As you can see from the aggregation above, there are some services trying to use the same service ticket more than once. When this happens, CAS will fail the validation attempt because service tickets are single use. If I see a spike in service ticket validation failures like the aggregation below shows, I want to be able to filter to that action and see the services and users belonging to each service ticket that failed validation via the table aggregation above. But since service and user are only logged in the service ticket created action, I loose that information when I filter to service ticket validate failed or success and only see the service ticket itself.

Hi @Myles,

as I understand your use-case you want to fill missing fields in documents via lookup from earlier documents. My recommendation would be to do this at index time. You didn't mention how you are ingesting those documents. If you are using Logstash, the Elasticsearch input filter can perform such lookups.

Hey @weltenwort,

I am using the full elastic stack (beats>logstash>elasticsearch>kibana). Sorry for not mentioning that in the original post.

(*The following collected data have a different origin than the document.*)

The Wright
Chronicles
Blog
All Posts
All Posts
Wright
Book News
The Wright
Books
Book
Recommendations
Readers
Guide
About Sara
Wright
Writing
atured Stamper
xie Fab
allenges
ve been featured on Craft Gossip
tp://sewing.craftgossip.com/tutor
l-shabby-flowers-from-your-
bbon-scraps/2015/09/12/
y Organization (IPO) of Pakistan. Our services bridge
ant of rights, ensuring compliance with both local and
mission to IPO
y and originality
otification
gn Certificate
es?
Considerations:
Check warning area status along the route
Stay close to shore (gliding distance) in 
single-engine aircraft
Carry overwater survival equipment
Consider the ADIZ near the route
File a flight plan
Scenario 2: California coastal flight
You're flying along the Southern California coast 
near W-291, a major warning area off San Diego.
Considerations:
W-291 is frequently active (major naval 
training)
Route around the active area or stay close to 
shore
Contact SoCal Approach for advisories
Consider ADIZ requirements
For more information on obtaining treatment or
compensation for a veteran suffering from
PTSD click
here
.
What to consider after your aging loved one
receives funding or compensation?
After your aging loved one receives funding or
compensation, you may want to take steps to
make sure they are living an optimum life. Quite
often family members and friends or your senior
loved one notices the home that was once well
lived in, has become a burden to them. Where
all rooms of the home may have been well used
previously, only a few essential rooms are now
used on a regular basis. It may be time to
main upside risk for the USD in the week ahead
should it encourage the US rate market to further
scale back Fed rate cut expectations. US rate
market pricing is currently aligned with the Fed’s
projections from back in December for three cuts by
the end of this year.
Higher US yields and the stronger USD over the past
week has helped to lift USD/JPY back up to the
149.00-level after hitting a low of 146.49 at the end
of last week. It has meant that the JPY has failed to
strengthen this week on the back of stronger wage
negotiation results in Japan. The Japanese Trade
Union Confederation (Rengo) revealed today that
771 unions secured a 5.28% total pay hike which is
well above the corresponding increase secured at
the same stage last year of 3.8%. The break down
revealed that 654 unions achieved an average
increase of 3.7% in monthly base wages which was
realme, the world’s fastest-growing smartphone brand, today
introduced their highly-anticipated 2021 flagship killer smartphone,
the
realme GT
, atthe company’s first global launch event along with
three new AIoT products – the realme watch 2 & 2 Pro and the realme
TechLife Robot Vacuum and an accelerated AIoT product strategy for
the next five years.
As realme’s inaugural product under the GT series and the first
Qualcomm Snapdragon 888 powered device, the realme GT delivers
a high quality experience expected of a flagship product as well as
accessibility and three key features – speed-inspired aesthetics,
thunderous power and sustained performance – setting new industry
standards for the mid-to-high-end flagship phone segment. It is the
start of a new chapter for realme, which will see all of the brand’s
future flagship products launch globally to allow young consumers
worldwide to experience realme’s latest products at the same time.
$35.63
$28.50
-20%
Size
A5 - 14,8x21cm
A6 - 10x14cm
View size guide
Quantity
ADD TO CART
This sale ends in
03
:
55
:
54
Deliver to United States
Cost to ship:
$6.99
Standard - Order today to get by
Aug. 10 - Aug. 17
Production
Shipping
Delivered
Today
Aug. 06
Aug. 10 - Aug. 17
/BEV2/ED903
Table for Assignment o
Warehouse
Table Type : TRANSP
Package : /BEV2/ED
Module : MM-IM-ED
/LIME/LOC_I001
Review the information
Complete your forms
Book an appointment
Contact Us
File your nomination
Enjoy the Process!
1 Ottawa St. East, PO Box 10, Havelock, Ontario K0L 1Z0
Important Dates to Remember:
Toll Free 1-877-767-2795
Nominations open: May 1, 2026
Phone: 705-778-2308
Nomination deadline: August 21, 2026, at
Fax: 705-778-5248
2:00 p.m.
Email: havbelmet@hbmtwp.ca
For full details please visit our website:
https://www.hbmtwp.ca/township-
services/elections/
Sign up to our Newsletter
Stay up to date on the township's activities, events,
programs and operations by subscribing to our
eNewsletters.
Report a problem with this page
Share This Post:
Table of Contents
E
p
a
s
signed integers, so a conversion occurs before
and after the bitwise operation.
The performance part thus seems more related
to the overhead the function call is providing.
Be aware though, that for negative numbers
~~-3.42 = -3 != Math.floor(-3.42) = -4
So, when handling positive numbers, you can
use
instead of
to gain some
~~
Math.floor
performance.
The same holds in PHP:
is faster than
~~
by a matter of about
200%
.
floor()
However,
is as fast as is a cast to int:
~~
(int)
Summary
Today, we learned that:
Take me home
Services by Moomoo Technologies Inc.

To your suggestion; I have considered using the elasticsearch input filter to fetch the data from the first event (SERVICE_TICKET_CREATED). My CAS stack is running at about 10ms average request time which means 10ms for a service ticket to be created and 10 ms for the service to validate the ticket. My concern is that the SERVICE_TICKET_CREATED event won't even be indexed by the time the SERVICE_TICKET_VALIDATE event is being parsed.

Also, I am running multiple logstash instances with beats load balancing which means the events could go to separate instances, one of which could be running slower than the other at which point the events can get processed in reverse order and then I'd never be able to get the data added via this method as the event I would want to add to would be indexed already.

It's true that in this scenario Logstash might be unable to add the missing information at ingest time.

It is probably possible to create an Elasticsearch query using a pipeline aggregation, that returns a result set like the one you are looking for. Unfortunately that is not supported by Kibana yet (see the issues for pipeline aggregation.

Another way to display what you want on a dashboard might be the top_hits aggregations, support for which might be landing in 5.3 (see the PR for top_hits aggregration).

Until then maybe a post-processing cron job could add the missing fields to the documents?

I might be able to get a version of what I'm looking for with top_hits. The pipeline aggregation would probably resolve this issue a little more in line with what I'm looking for but potentially expensive since the data is built the way I want it at search time. It seems what I really need would be some kind of nested objects support and reindex the actions, services, and users as part of a service ticket object.

This topic was automatically closed 28 days after the last reply. New replies are no longer allowed.